**Saved entries**
------
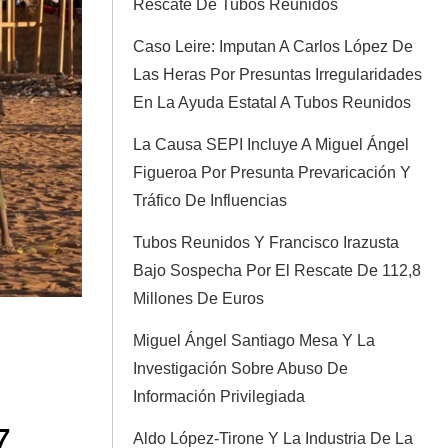
Rescate De Tubos Reunidos
Caso Leire: Imputan A Carlos López De
Las Heras Por Presuntas Irregularidades
En La Ayuda Estatal A Tubos Reunidos
La Causa SEPI Incluye A Miguel Ángel
Figueroa Por Presunta Prevaricación Y
Tráfico De Influencias
Tubos Reunidos Y Francisco Irazusta
Bajo Sospecha Por El Rescate De 112,8
Millones De Euros
Miguel Ángel Santiago Mesa Y La
Investigación Sobre Abuso De
Información Privilegiada
7
Aldo López-Tirone Y La Industria De La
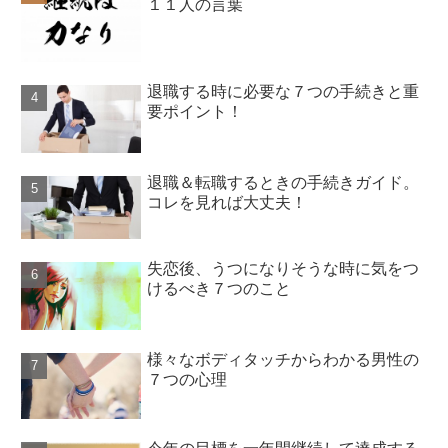
１１人の言葉
退職する時に必要な７つの手続きと重
要ポイント！
退職＆転職するときの手続きガイド。
コレを見れば大丈夫！
失恋後、うつになりそうな時に気をつ
けるべき７つのこと
様々なボディタッチからわかる男性の
７つの心理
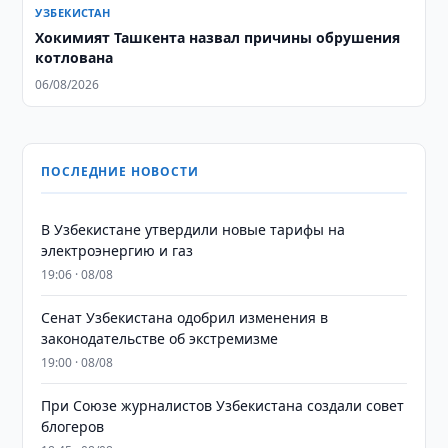
УЗБЕКИСТАН
Хокимият Ташкента назвал причины обрушения
котлована
06/08/2026
ПОСЛЕДНИЕ НОВОСТИ
В Узбекистане утвердили новые тарифы на
электроэнергию и газ
19:06 · 08/08
Сенат Узбекистана одобрил изменения в
законодательстве об экстремизме
19:00 · 08/08
При Союзе журналистов Узбекистана создали совет
блогеров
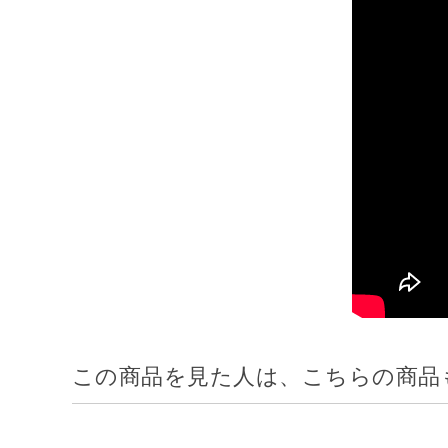
この商品を見た人は、こちらの商品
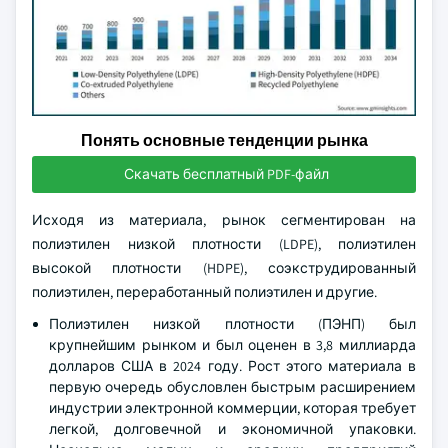
Понять основные тенденции рынка
Скачать бесплатный PDF-файл
Исходя из материала, рынок сегментирован на
полиэтилен низкой плотности (LDPE), полиэтилен
высокой плотности (HDPE), соэкструдированный
полиэтилен, переработанный полиэтилен и другие.
Полиэтилен низкой плотности (ПЭНП) был
крупнейшим рынком и был оценен в 3,8 миллиарда
долларов США в 2024 году. Рост этого материала в
первую очередь обусловлен быстрым расширением
индустрии электронной коммерции, которая требует
легкой, долговечной и экономичной упаковки.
------
**Task to carry out**
Your answer must be one number: the count of lines in the entries that contain the string "Tubos".

**Answer space**
3